Marilyn Hajj, a 2025 S.J.D. candidate who studies tax law through the lens of poverty relief, has been awarded a 2022-23 international doctoral fellowship from the American Association of University Women.

Hajj, a native of Lebanon, is in her third year of S.J.D. studies at the University of Virginia School of Law. Since 1917, the AAUW has provided support for women pursuing full-time graduate or postdoctoral study in the United States who intend to return to their home country to pursue a professional career.

The fellowship, as Hajj described it, provides her a “lifeline” and rewards her lifelong commitment to improving women’s lives.

“Whatever the debate — political, academic or religious — I always challenge the sexist status quo that wants us to shut up and take it,” she said.

Hajj specializes in U.S. tax law, and her current research focuses on taxation and poverty relief, which she said has gained renewed importance with the COVID-19 pandemic.

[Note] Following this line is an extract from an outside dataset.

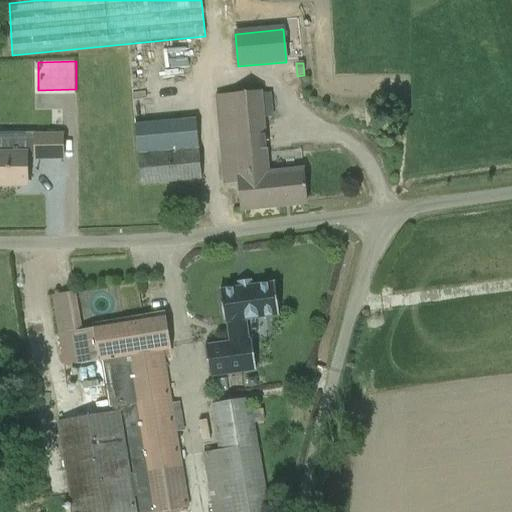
[(259,92),(239,94),(214,96),(224,185),(238,184),(241,210),(306,203),(303,171),(268,174),(259,92)]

Her interdisciplinary, comparative approach is influenced by her own experience with hyperinflation — working three jobs to earn the equivalent of $150 per month — and studying French law, she said. (As a former French mandate, Lebanon has a legal system heavily influenced by French law and the Napoleonic Code.)

“While my work is about tax, it is also heavily influenced by economics, sociology, philosophy and history,” she said. “Aside from my thesis, I am working on publishing a paper regarding the complexity of tax law and what makes it so inaccessible to laymen.”

Hajj is a Fulbright scholar who earned her LL.M. from UVA Law in 2020. She has worked as a research assistant for Professors Ashley Deeks, Andrew Hayashi and Ruth Mason.

“I have been blessed to meet people from all corners of the globe,” Hajj said of her time at UVA. “It has been an unparalleled experience to learn about their cultures and legal backgrounds and to teach them about my part of the world. The cultural contrast was even more interesting in a classroom setting since it led to me having some exciting debates with classmates and professors in my tax classes.”

An S.J.D. degree offers one path to becoming a law professor or academic, either in the U.S. or abroad. Aside from her doctoral work, Hajj served as a Civil Law instructor from 2020-22 for first-year students at Université Saint Joseph de Beyrouth, where she obtained her bachelor’s in French and Lebanese law and her master’s in corporate law. She taught alongside Lebanon’s former minister of justice and has been the youngest law instructor at the university and one of the youngest in the country. The fellowship has since funded her return to her studies in Charlottesville.

Being a law professor is not only about pushing young adults to question their surroundings, she said, but helping students build a community to improve their law school experience.

“It is my dream to continue researching, writing and teaching,” she said, “and to be able to make a career out of it would be surreal.”

Founded in 1819, the University of Virginia School of Law is the second-oldest continuously operating law school in the nation. Consistently ranked among the top law schools, Virginia is a world-renowned training ground for distinguished lawyers and public servants, instilling in them a commitment to leadership, integrity and community service.